Taking Pilates Into the Every Day
Finding an exercise routine that allows you to stay present during movement, such as Pilates, can translate into added benefits in everyday movement. The cues you receive during a Pilates session aren't just for that Hundred or leg circle movement on the Tower; but rather allow you to absorb new patterns that you can take into regular activities.
Here are a few ways that Pilates can benefit you throughout your week:
Breath: If you are here, you are breathing. We just do it. However, one of the benefits of conscious breath and breath control is being able to utilize it intentionally, like during moments of stress or rigorous movement. Many of us hold our breath during these times, which can make those particular moments much more difficult. Consciously inhaling and exhaling, let's say during traffic frustration, or during a difficult conversation, can help keep your body relaxed. During a Pilates session, the consistent focus on breath may seem trivial, but it takes practice and is incredibly important. Listening to those cues during a session is part of that practice.
Postural Adjustments: You may think your instructor is just being extra picky in trying to adjust your shoulders or pelvis or head position during a class (ok, maybe SOMETIMES we instructors are too picky, but we mean well!) However, these cues allow your body to get accustom to staying in alignment, which does translate to different movement patterns in the everyday. For instance, movements on the Reformer with the shoulder blocks cue your shoulders to stay squared during various exercises; this can translate to how you sit in a chair, drive in your car, or even stand while doing dishes. Of course, you can still do all of these things, but learning how to adjust different bony landmarks and organize your posture during your Pilates practice definitely can help you move more efficiently, and perhaps with less pain.
Balance: Balance is what we've worked on since infancy, and it's something that we continue to improve upon in later age. As an instructor, I believe I've witness that it's something that many of us take for granted. There are so many different ways that we work on balance in Pilates, like in the practice of Footwork, to improve foot strength, ankle stability and so much more. There are more obvious balance movements in kneeling or standing positions on the moving Reformer carriage, requiring core strength and hip stability.

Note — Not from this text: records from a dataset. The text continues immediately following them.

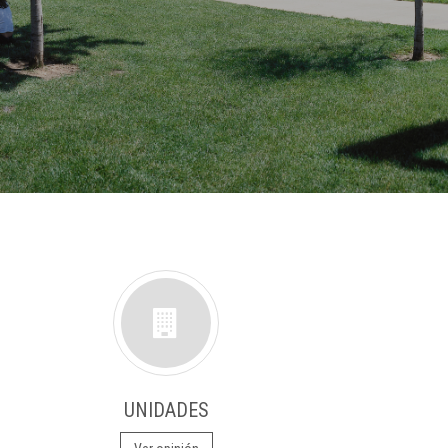
UNIDADES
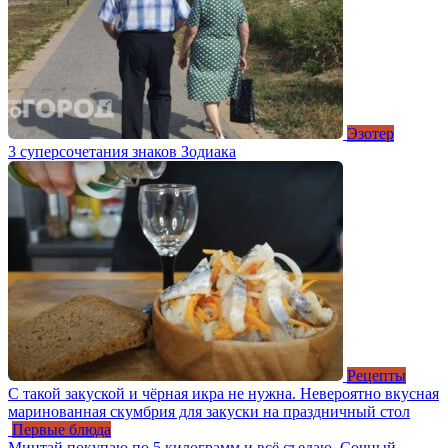
Эзотер
3 суперсочетания знаков Зодиака
Рецепты
С такой закуской и чёрная икра не нужна. Невероятно вкусная
маринованная скумбрия для закуски на праздничный стол
Первые блюда
Минтай покупаю по 5 килограмм и всё съедаю. Сочный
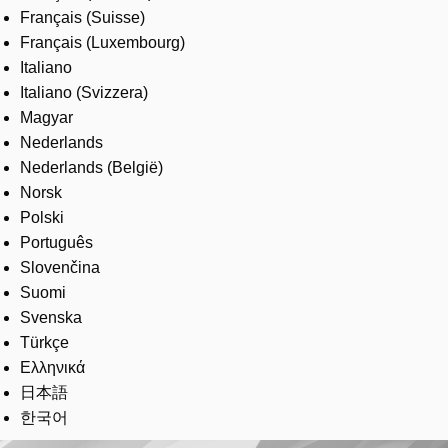
Français (Suisse)
Français (Luxembourg)
Italiano
Italiano (Svizzera)
Magyar
Nederlands
Nederlands (België)
Norsk
Polski
Português
Slovenčina
Suomi
Svenska
Türkçe
Ελληνικά
日本語
한국어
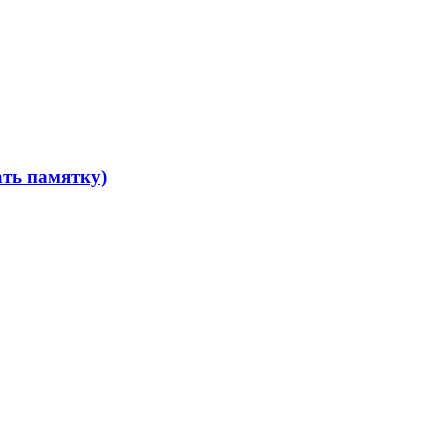
ать памятку)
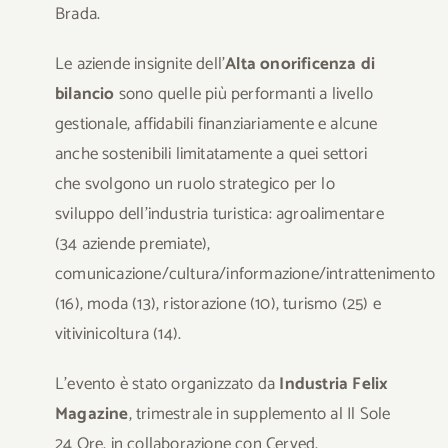
Brada.
Le aziende insignite dell’
Alta onorificenza di
bilancio
sono quelle più performanti a livello
gestionale, affidabili finanziariamente e alcune
anche sostenibili limitatamente a quei settori
che svolgono un ruolo strategico per lo
sviluppo dell’industria turistica: agroalimentare
(34 aziende premiate),
comunicazione/cultura/informazione/intrattenimento
(16), moda (13), ristorazione (10), turismo (25) e
vitivinicoltura (14).
L’evento è stato organizzato da
Industria Felix
Magazine
, trimestrale in supplemento al Il Sole
24 Ore, in collaborazione con Cerved,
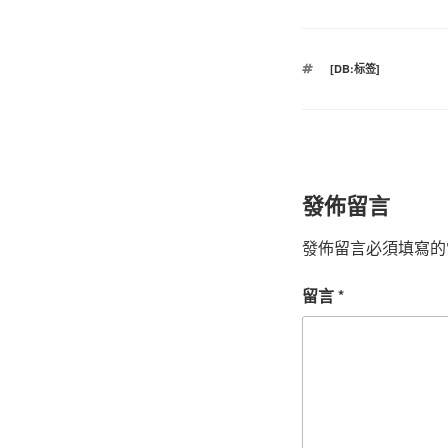
標
[DB:标签]
籤
發佈留言
發佈留言必須填寫的
留言
*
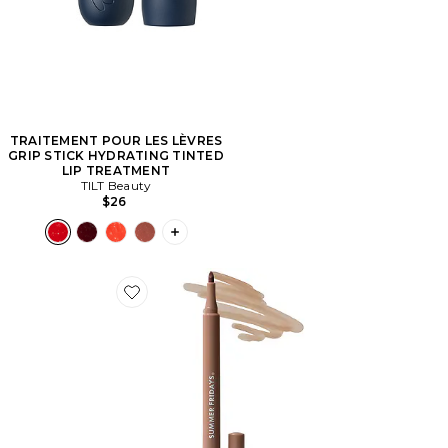
TRAITEMENT POUR LES LÈVRES
GRIP STICK HYDRATING TINTED
LIP TREATMENT
TILT Beauty
$26
PLUS ICON TO SEE MORE OPTIONS F
Favorite ROUGE À LÈVRES FLUSHED LIP STAIN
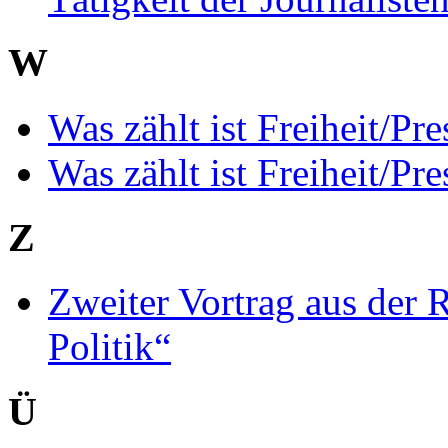
W
Was zählt ist Freiheit/P
Was zählt ist Freiheit/Pr
Z
Zweiter Vortrag aus der
Politik“
Ü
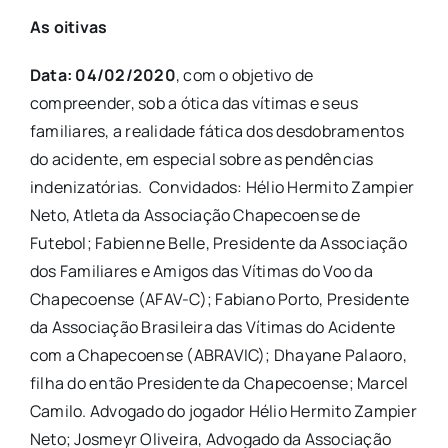
As oitivas
Data: 04/02/2020
, com o objetivo de
compreender, sob a ótica das vítimas e seus
familiares, a realidade fática dos desdobramentos
do acidente, em especial sobre as pendências
indenizatórias. Convidados: Hélio Hermito Zampier
Neto, Atleta da Associação Chapecoense de
Futebol; Fabienne Belle, Presidente da Associação
dos Familiares e Amigos das Vítimas do Voo da
Chapecoense (AFAV-C); Fabiano Porto, Presidente
da Associação Brasileira das Vítimas do Acidente
com a Chapecoense (ABRAVIC); Dhayane Palaoro,
filha do então Presidente da Chapecoense; Marcel
Camilo. Advogado do jogador Hélio Hermito Zampier
Neto; Josmeyr Oliveira, Advogado da Associação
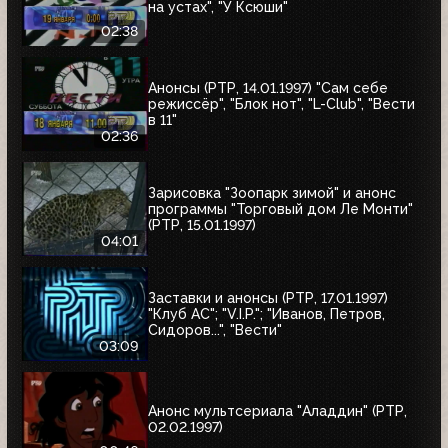
на устах", "У Ксюши"
02:38
Анонсы (РТР, 14.01.1997) "Сам себе
режиссёр", "Блок нот", "L-Club", "Вести
в 11"
02:36
Зарисовка "Зоопарк зимой" и анонс
программы "Торговый дом Ле Монти"
(РТР, 15.01.1997)
04:01
Заставки и анонсы (РТР, 17.01.1997)
"Клуб АС"; "V.I.P."; "Иванов, Петров,
Сидоров...", "Вести"
03:09
Анонс мультсериала "Аладдин" (РТР,
02.02.1997)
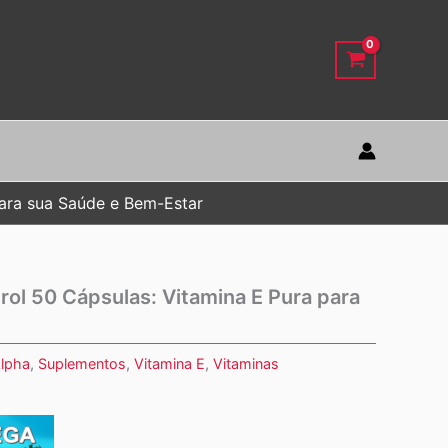
para sua Saúde e Bem-Estar
rol 50 Cápsulas: Vitamina E Pura para
lpha
,
Suplementos
,
Vitamina E
,
Vitaminas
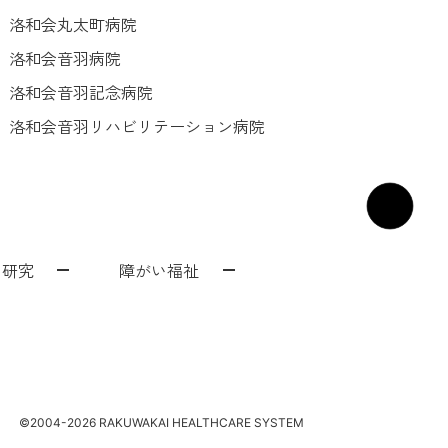
洛和会丸太町病院
洛和会音羽病院
洛和会音羽記念病院
洛和会音羽リハビリテーション病院
・研究
障がい福祉
ック
援事業
みずのさと保育園
らくわ往診矢野医院
プホーム
草児童館
©2004-2026 RAKUWAKAI HEALTHCARE SYSTEM
ルもりやま
害者支援施設
洛和若草保育園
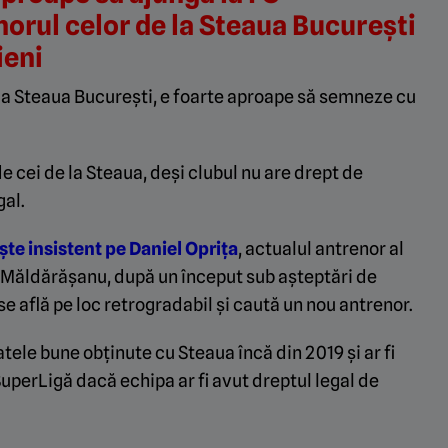
rul celor de la Steaua București
ieni
 la Steaua București, e foarte aproape să semneze cu
e cei de la Steaua, deși clubul nu are drept de
al.
te insistent pe Daniel Oprița
, actualul antrenor al
us Măldărășanu, după un început sub așteptări de
e află pe loc retrogradabil și caută un nou antrenor.
tele bune obținute cu Steaua încă din 2019 și ar fi
perLigă dacă echipa ar fi avut dreptul legal de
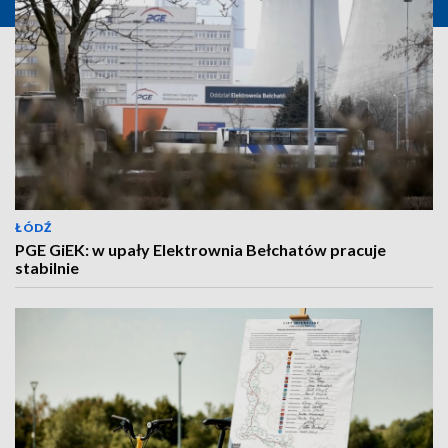
ŁÓDŹ
PGE GiEK: w upały Elektrownia Bełchatów pracuje
stabilnie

The more you practice the more benefits you reap. I love to see clients execute during exercises during these sessions, but it's especially exciting for them to come back and say they've seen able to see improvements in their life: returning a serve quicker during tennis; running without heel pain; getting on the floor with a child or grandchild with less pain; or simply being able to balance on one foot while brushing their teeth. These are the type of improvements that make life a bit easier, more enjoyable...all from a consistent movement practice.